ENCODE made the major discovery of finding 80% of human genome functional. Usually when Nobel (or IgNobel) prizes are awarded, the committees work hard to make sure other less well-known papers making similar discoveries get credited.
We looked extensively into literature to find which group made this fundamental discovery prior to ENCODE and came across work from a humble researcher from Stanford, who never bothers to read or question paper submitted under his name (for more on that see below). Please check the line marked in bold in this paper published in 2006, which was one year before ENCODE published their first paper.
There is abundant transcription from eukaryotic genomes unaccounted for by protein coding genes. A high-resolution genome-wide survey of transcription in a well annotated genome will help relate transcriptional complexity to function. By quantifying RNA expression on both strands of the complete genome of Saccharomyces cerevisiae using a high-density oligonucleotide tiling array, this study identifies the boundary, structure, and level of coding and noncoding transcripts. A total of 85% of the genome is expressed in rich media. Apart from expected transcripts, we found operon-like transcripts, transcripts from neighboring genes not separated by intergenic regions, and genes with complex transcriptional architecture where different parts of the same gene are expressed at different levels. We mapped the positions of 3? and 5? UTRs of coding genes and identified hundreds of RNA transcripts distinct from annotated genes. These nonannotated transcripts, on average, have lower sequence conservation and lower rates of deletion phenotype than protein coding genes. Many other transcripts overlap known genes in antisense orientation, and for these pairs global correlations were discovered: UTR lengths correlated with gene function, localization, and requirements for regulation; antisense transcripts overlapped 3 UTRs more than 5 UTRs; UTRs with overlapping antisense tended to be longer; and the presence of antisense associated with gene function. These findings may suggest a regulatory role of antisense transcription in S. cerevisiae. Moreover, the data show that even this well studied genome has transcriptional complexity far beyond current annotation.
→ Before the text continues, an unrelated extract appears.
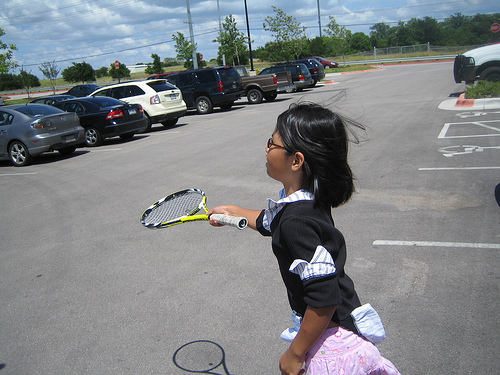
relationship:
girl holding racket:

A reader sent along a puzzled note about this paper that’s out in Science. It’s from a large multicenter team (at least nine departments across the US, Canada, and Europe), and it’s an ambitious effort to profile 3250 small molecules in a broad chemogenomics screen in yeast. This set was selected from an earlier 50,000 compounds, since these realiably inhibited the growth of wild-type yeast. They’re looking for what they call “chemogenomic fitness signatures”, which are derived from screening first against 1100 heterozygous yeast strains, one gene deletion per, representing the yeast essential genome. Then there’s a second round of screening against 4800 homozygous deletions strain of non-essential genes, to look for related pathways, compensation, and so on.
All in all, they identified 317 compounds that appear to perturb 121 genes, and many of these annotations are new. Overall, the responses tended to cluster in related groups, and the paper goes into detail about these signatures (and about the outliers, which are naturally interested for their own reasons). Broad pathway effects like mitrochondrial stress show up pretty clearly, for example. And unfortunately, that’s all I’m going to say for now about the biology, because we need to talk about the chemistry in this paper. It isn’t good.
As my correspondent (a chemist himself) mentions, a close look at Figure 2 of the paper raises some real questions. Take a look at that cyclohexadiene enamine - can that really be drawn correctly, or isn’t it just N-phenylbenzylamine? The problem is, that compound (drawn correctly) shows up elsewhere in Figure 2, hitting a completely different pathway. These two tautomers are not going to have different biological effects, partly because the first one would exist for about two molecular vibrations before it converted to the second. But how could both of them appear on the same figure?
Needless to say, Twitterosphere is very angry today.